____ Text block

The European Journal of International Law has highlighted the central problem: the Convention requires proof of state “fault” but provides no definition of this term and establishes no standard of care for space activities[s]. This definitional void makes fault-based space debris liability claims essentially unenforceable under current international law.
Attribution Challenges in the Debris Environment
Article IV of the Liability Convention makes both States involved in an in-orbit collision jointly and severally liable to a third State for resulting damage in outer space, with compensation apportioned according to fault[s]. This fault-based framework presumes reliable attribution. In practice, attribution frequently proves impossible. The 2009 collision between Iridium 33 and Cosmos 2251 generated nearly 2,000 trackable debris pieces[s], and subsequent fragment cascades from this debris cannot be reliably traced to either original party.

________
____ Data extract

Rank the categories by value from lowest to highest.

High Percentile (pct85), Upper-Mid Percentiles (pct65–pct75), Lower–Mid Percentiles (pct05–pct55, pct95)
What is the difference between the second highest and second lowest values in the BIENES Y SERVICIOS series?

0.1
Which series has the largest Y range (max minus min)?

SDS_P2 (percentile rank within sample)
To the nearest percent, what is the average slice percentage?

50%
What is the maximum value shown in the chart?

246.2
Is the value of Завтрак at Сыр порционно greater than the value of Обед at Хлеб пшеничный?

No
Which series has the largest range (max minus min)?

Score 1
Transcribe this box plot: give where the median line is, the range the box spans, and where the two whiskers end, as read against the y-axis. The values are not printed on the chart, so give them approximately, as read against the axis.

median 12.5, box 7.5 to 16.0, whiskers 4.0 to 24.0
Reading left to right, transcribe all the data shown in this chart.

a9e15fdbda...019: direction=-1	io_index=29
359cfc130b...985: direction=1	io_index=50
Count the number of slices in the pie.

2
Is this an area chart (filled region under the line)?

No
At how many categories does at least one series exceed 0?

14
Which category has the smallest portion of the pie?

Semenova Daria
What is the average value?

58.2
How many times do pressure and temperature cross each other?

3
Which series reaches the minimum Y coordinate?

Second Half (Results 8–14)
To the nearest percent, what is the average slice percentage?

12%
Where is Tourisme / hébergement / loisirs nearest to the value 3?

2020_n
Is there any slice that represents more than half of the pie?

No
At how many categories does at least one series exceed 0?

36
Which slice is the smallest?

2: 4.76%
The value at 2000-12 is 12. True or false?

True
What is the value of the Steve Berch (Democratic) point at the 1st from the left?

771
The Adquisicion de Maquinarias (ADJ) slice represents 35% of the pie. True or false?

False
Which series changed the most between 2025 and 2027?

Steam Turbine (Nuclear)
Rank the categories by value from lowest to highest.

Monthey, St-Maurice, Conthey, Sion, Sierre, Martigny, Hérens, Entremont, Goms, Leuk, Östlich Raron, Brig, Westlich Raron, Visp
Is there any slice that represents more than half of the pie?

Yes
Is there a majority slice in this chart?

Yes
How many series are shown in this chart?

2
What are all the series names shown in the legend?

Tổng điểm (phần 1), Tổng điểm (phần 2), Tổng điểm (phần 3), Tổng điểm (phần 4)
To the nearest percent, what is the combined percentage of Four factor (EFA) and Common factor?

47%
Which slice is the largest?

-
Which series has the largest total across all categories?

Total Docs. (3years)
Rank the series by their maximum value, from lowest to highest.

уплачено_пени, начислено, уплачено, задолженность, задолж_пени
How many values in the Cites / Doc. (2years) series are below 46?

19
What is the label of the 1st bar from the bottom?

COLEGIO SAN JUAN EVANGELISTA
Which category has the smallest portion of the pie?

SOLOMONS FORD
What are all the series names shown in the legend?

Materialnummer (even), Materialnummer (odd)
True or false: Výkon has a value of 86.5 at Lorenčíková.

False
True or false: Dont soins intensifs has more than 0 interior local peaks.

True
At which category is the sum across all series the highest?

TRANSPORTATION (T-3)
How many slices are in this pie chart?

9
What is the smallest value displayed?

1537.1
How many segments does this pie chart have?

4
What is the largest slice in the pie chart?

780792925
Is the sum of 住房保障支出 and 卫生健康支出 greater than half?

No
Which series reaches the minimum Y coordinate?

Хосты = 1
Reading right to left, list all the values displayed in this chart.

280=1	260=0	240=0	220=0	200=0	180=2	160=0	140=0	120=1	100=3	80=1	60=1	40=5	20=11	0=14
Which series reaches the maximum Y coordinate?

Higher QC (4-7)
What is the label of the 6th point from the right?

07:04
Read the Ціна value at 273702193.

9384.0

________

## Exercise tasks
1 – Retype the section of the passage on space debris liability that begins at the words "Attribution Challenges in" and stops after "either original party.".
2 – According to the passage on space debris liability, why are fault-based space debris liability claims essentially unenforceable under current international law? Answer in one to three sentences.
3 – List every publication, treaty, and spacecraft named in the passage on space debris liability.

## Results by task
1 –
Attribution Challenges in the Debris Environment
Article IV of the Liability Convention makes both States involved in an in-orbit collision jointly and severally liable to a third State for resulting damage in outer space, with compensation apportioned according to fault[s]. This fault-based framework presumes reliable attribution. In practice, attribution frequently proves impossible. The 2009 collision between Iridium 33 and Cosmos 2251 generated nearly 2,000 trackable debris pieces[s], and subsequent fragment cascades from this debris cannot be reliably traced to either original party.

2 – The Convention requires proof of state "fault" but never defines the term. It also sets no standard of care for space activities. This definitional void leaves such claims essentially unenforceable.

3 –
- European Journal of International Law
- Liability Convention
- Iridium 33
- Cosmos 2251